=== Section Start ===
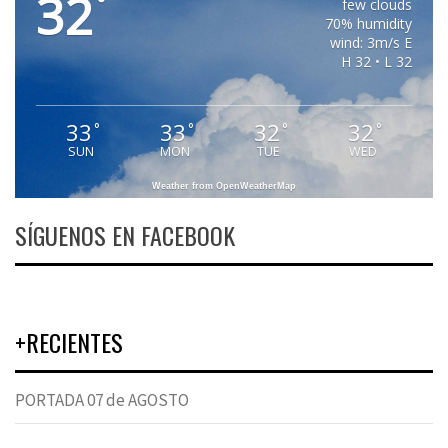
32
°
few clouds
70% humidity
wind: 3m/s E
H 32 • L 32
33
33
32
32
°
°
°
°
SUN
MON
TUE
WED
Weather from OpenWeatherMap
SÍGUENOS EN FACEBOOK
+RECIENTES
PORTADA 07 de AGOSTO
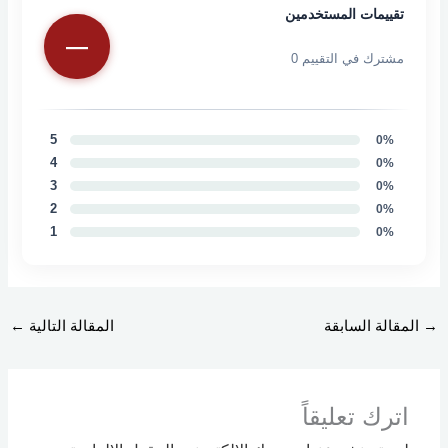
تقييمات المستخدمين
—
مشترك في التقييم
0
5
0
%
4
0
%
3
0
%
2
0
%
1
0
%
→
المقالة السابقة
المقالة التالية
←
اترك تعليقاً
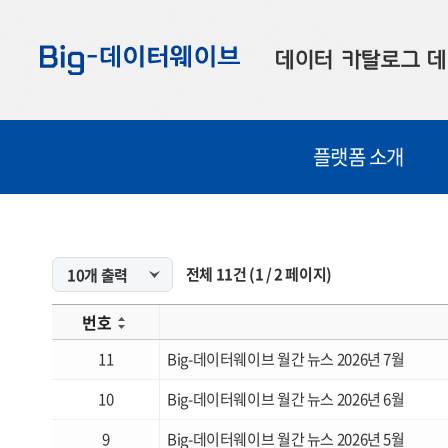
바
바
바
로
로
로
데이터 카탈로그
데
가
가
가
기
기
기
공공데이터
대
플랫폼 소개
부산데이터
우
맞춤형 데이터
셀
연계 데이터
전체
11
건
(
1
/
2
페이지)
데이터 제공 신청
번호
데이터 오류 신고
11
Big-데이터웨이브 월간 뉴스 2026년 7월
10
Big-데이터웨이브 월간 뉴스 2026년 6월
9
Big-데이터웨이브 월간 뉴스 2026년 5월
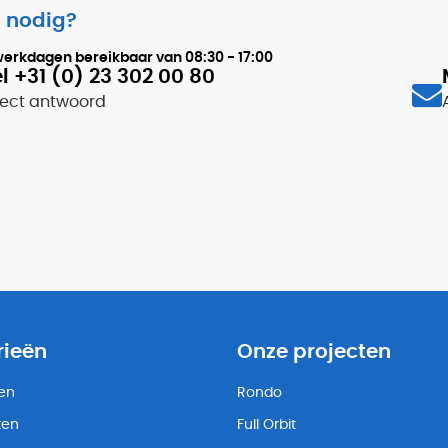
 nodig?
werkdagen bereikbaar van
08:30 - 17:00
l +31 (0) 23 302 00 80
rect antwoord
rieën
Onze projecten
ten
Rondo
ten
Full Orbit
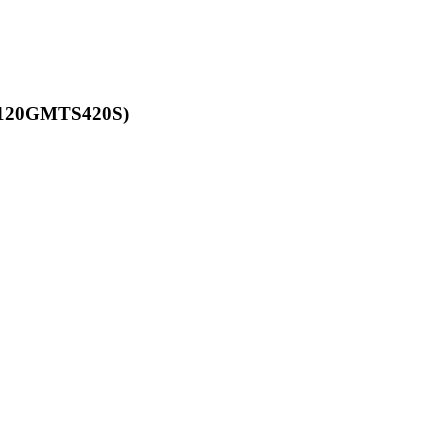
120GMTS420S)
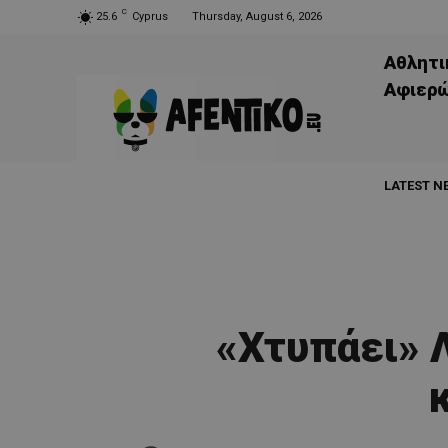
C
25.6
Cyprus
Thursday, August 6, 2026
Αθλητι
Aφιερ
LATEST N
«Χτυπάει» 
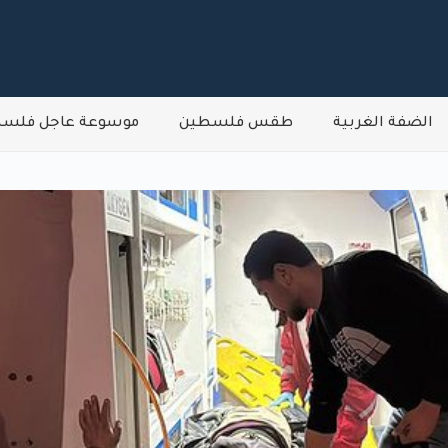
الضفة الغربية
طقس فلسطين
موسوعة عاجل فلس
=== Section End ===
● Task
Pull every line of text from the entries above, unchanged and in their original order, and leave the pictures out of your answer.

● Task output
32
°
few clouds
70% humidity
wind: 3m/s E
H 32 • L 32
33
33
32
32
°
°
°
°
SUN
MON
TUE
WED
Weather from OpenWeatherMap
SÍGUENOS EN FACEBOOK
+RECIENTES
PORTADA 07 de AGOSTO
تقييمات المستخدمين
—
مشترك في التقييم
0
5
0
%
4
0
%
3
0
%
2
0
%
1
0
%
→
المقالة السابقة
المقالة التالية
←
اترك تعليقاً
바
바
바
로
로
로
데이터 카탈로그
데
가
가
가
기
기
기
공공데이터
대
플랫폼 소개
부산데이터
우
맞춤형 데이터
셀
연계 데이터
전체
11
건
(
1
/
2
페이지)
데이터 제공 신청
번호
데이터 오류 신고
11
Big-데이터웨이브 월간 뉴스 2026년 7월
10
Big-데이터웨이브 월간 뉴스 2026년 6월
9
Big-데이터웨이브 월간 뉴스 2026년 5월
 nodig?
werkdagen bereikbaar van
08:30 - 17:00
l +31 (0) 23 302 00 80
rect antwoord
rieën
Onze projecten
ten
Rondo
ten
Full Orbit
120GMTS420S)
C
25.6
Cyprus
Thursday, August 6, 2026
Αθλητι
Aφιερ
LATEST N
«Χτυπάει» 
الضفة الغربية
طقس فلسطين
موسوعة عاجل فلس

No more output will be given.